§ 要件 1: 後に示す、図形の移動と回転を記した行をすべて、一字も変えずに出力してください。

= = =

この結果、非画像部にも水性インキが載るために、いわ
ゆる地汚れを発生して、印刷物の品質が非常に低下す
る。
【0005】またポリエチレン等の樹脂は油性インキの
載りも良くない。このため、ポリエチレン等の樹脂製シ
ートで形成した凹版印刷用版材を用いて印刷した場合に
は、上記水性インキを用いた印刷と同様に、面積の小さ
なピットの内部には油性インキが十分に入らない。また
ピットの内部に油性インキが入っても、その内部に入る
油性インキの量は一定にならない。このため画像の再現
性が非常に悪くなり、また印刷物の階調再現性も悪くな
る。
【0006】その対策として、凹版印刷用版材を濡れ性
に優れた材料で形成したものがある。ところがこの場合
も、画像部だけでなく非画像部も濡れ性が良くなる。こ
の結果、上記水性インキを用いた場合と同様に、いわゆ
る地汚れを発生して、印刷物の品質が非常に低下する。
【0007】本発明は、品質に優れた印刷を可能にする
凹版印刷用版材を提供することを目的とする。
【0008】
【課題を解決するための手段】本発明は、上記目的を達
成するためになされた凹版印刷用版材である。すなわ
ち、シート状の疎水性の基材中に、親水性物質または親
水性膜で包んだ光吸収体あるいは光吸収膜で包んだ親水
性物質を内在させたものである。またはシート状で油性
溶液をはじく性質の基材中に、親油性物質または親油性
膜で包んだ光吸収体あるいは光吸収膜で包んだ親油性物
質を内在させたものである。
【0009】
【作用】上記構成の凹版印刷用版材は、疎水性の基材に
親水性物質または親水性膜で包んだ光吸収体あるいは光
吸収膜で包んだ親水性物質を内在させたものなので、凹
版印刷用版材に形成したピットの内壁には親水性物質ま
たは親水性膜が表出する。この結果、凹版印刷用版材に
印刷用の水性インキを塗布した場合には、ピットの内部
は水性インキに対する濡れ性がよくなる。このため、ピ
ット内を除く凹版印刷用版材の表面の水性インキを除去
した際に、ピット内には水性インキが十分に残る。また
基材が疎水性なので、水性インキを除去した際には、基
材表面に付着することなく除去される。
【0010】または上記構成の凹版印刷用版材は、油性
溶液をはじく性質(以下この性質を疎油性と記す)を有
する基材に親油性物質または親油性膜で包んだ光吸収体
あるいは光吸収膜で包んだ親油性物質を内在させたもの
なので、凹版印刷用版材に形成したピットの内壁には親
油性物質または親油性膜が表出する。この結果、凹版印
刷用版材に印刷用の油性インキを塗布した場合には、ピ
ットの内部は油性インキに対する濡れ性がよくなる。こ
のため、ピット内を除く凹版印刷用版材の表面の油性イ
ンキを除去した際に、ピット内には油性インキが十分に
残る。また基材が疎油性なので、油性インキを除去した
際には、基材表面に付着することなく除去される。

= = =

§ 要件 2: 凹版印刷用版材についての抜粋本文を、最後の文の後から引き継いで書き続けてください。

= = =

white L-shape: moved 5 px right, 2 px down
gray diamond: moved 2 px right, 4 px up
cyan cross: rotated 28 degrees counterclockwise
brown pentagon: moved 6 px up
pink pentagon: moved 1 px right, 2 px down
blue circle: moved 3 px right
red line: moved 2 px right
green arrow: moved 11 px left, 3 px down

= = =

§ 回答文 1:
white L-shape: moved 5 px right, 2 px down
gray diamond: moved 2 px right, 4 px up
cyan cross: rotated 28 degrees counterclockwise
brown pentagon: moved 6 px up
pink pentagon: moved 1 px right, 2 px down
blue circle: moved 3 px right
red line: moved 2 px right
green arrow: moved 11 px left, 3 px down

§ 回答文 2:
【0011】
【実施例】本発明の第1の実施例を図1に示す概略断面
図により説明する。図では、凹版印刷用版材10の一例
として、グラビア印刷用版材を説明する。図に示すよう
に、凹版印刷用版材10は、疎水性物質でシート状に成
形した基材11と、この基材11中に内在する複数の親
水性物質12とよりなる。この親水性物質12は微粒子
で形成されている。上記基材11は、例えばエチレン酢
酸ビニル共重合体(以下EVAと記す)樹脂で形成され
る。また上記親水性物質12は、例えばポリビニルアル
コール(以下PVAと記す)樹脂で形成される。なお上
記基材11には、通常ピットを形成する際のレーザ光の
吸収を高めるための光吸収体13を添加したものを用い
る。この光吸収体13は、例えばカーボンブラック等の
炭素粉末よりなる。それぞれの混合比は、例えば重量比
で、EVA樹脂が80%、PVA樹脂が5%、炭素粉末
が15%とする。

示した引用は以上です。